Find every line in the records below that holds the word "inclusivity", and copy each one.

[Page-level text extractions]
-- -- --

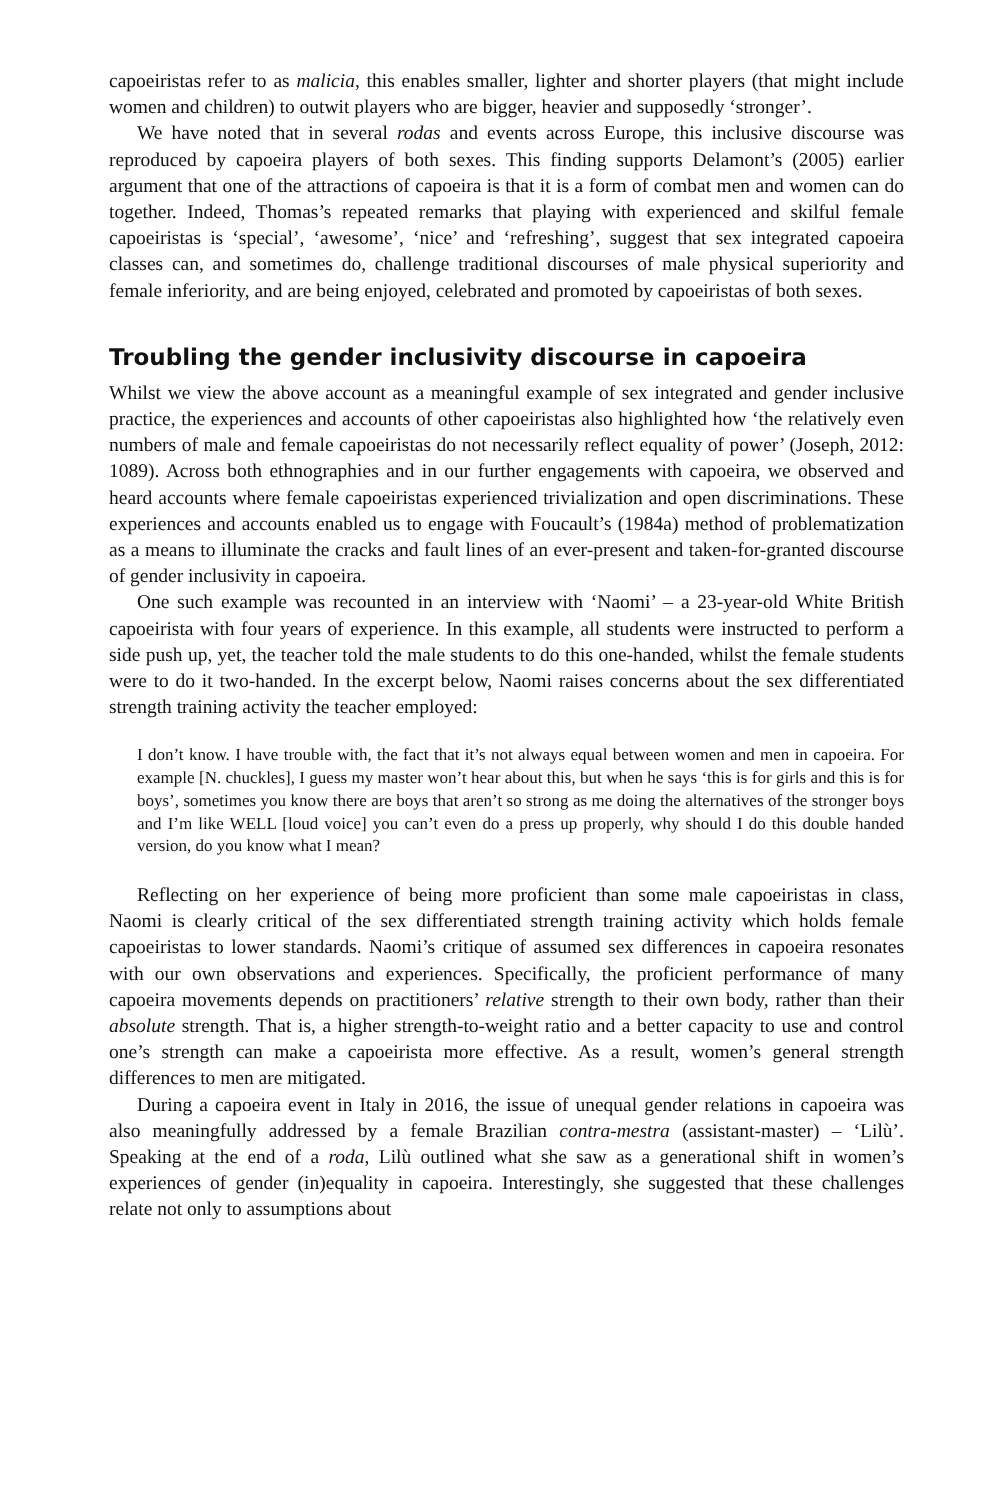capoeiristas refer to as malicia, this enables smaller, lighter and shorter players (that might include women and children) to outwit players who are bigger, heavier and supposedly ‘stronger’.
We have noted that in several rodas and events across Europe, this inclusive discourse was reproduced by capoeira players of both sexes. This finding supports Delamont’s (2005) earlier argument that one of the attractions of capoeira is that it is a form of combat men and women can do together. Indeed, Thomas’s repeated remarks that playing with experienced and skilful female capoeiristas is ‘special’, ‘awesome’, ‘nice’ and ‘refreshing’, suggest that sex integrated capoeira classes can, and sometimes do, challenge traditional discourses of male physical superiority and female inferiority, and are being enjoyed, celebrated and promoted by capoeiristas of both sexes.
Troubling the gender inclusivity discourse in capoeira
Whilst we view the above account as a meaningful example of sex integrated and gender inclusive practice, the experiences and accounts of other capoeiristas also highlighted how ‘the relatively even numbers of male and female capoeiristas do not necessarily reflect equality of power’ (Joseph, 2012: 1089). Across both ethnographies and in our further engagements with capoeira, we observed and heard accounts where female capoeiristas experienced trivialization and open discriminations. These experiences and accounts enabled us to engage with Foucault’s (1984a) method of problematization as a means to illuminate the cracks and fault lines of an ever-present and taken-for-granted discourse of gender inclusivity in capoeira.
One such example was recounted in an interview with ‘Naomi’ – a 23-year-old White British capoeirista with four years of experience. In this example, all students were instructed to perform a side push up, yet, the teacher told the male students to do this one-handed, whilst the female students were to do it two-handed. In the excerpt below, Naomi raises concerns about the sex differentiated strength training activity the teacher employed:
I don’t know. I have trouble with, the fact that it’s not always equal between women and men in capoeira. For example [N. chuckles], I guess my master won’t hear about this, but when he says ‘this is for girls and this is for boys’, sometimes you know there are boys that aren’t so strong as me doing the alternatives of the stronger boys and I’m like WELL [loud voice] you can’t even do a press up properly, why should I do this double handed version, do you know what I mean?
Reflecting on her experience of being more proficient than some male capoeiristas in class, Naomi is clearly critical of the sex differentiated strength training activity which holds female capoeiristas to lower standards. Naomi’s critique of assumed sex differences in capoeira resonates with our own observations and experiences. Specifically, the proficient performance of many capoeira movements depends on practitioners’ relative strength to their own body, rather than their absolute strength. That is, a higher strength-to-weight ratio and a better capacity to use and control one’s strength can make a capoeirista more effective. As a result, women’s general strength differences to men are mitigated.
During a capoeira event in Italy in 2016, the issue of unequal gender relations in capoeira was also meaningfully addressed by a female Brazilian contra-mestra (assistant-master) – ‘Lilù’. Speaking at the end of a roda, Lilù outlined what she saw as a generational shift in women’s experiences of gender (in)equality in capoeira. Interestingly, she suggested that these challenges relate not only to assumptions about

-- -- --

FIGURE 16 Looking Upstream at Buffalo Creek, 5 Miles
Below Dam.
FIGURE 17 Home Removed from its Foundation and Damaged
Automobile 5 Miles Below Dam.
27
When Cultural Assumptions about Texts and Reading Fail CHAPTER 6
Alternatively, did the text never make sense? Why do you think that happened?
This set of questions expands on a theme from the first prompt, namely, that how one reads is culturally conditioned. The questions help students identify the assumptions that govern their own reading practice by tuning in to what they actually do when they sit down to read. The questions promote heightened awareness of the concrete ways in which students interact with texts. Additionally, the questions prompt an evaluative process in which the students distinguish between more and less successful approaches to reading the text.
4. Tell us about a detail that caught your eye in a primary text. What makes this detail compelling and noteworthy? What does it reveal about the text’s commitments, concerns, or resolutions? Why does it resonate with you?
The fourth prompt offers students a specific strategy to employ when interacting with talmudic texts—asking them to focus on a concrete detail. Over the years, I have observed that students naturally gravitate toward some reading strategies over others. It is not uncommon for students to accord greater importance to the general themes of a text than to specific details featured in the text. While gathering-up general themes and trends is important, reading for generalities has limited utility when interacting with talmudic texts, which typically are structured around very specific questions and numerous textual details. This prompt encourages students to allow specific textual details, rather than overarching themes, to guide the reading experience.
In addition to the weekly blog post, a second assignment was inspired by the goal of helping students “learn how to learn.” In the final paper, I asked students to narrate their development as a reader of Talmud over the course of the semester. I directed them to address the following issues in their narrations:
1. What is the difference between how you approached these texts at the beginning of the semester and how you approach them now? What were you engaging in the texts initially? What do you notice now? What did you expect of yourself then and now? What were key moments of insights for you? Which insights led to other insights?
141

-- -- --

◆ Task solution:
Troubling the gender inclusivity discourse in capoeira
Whilst we view the above account as a meaningful example of sex integrated and gender inclusive practice, the experiences and accounts of other capoeiristas also highlighted how ‘the relatively even numbers of male and female capoeiristas do not necessarily reflect equality of power’ (Joseph, 2012: 1089). Across both ethnographies and in our further engagements with capoeira, we observed and heard accounts where female capoeiristas experienced trivialization and open discriminations. These experiences and accounts enabled us to engage with Foucault’s (1984a) method of problematization as a means to illuminate the cracks and fault lines of an ever-present and taken-for-granted discourse of gender inclusivity in capoeira.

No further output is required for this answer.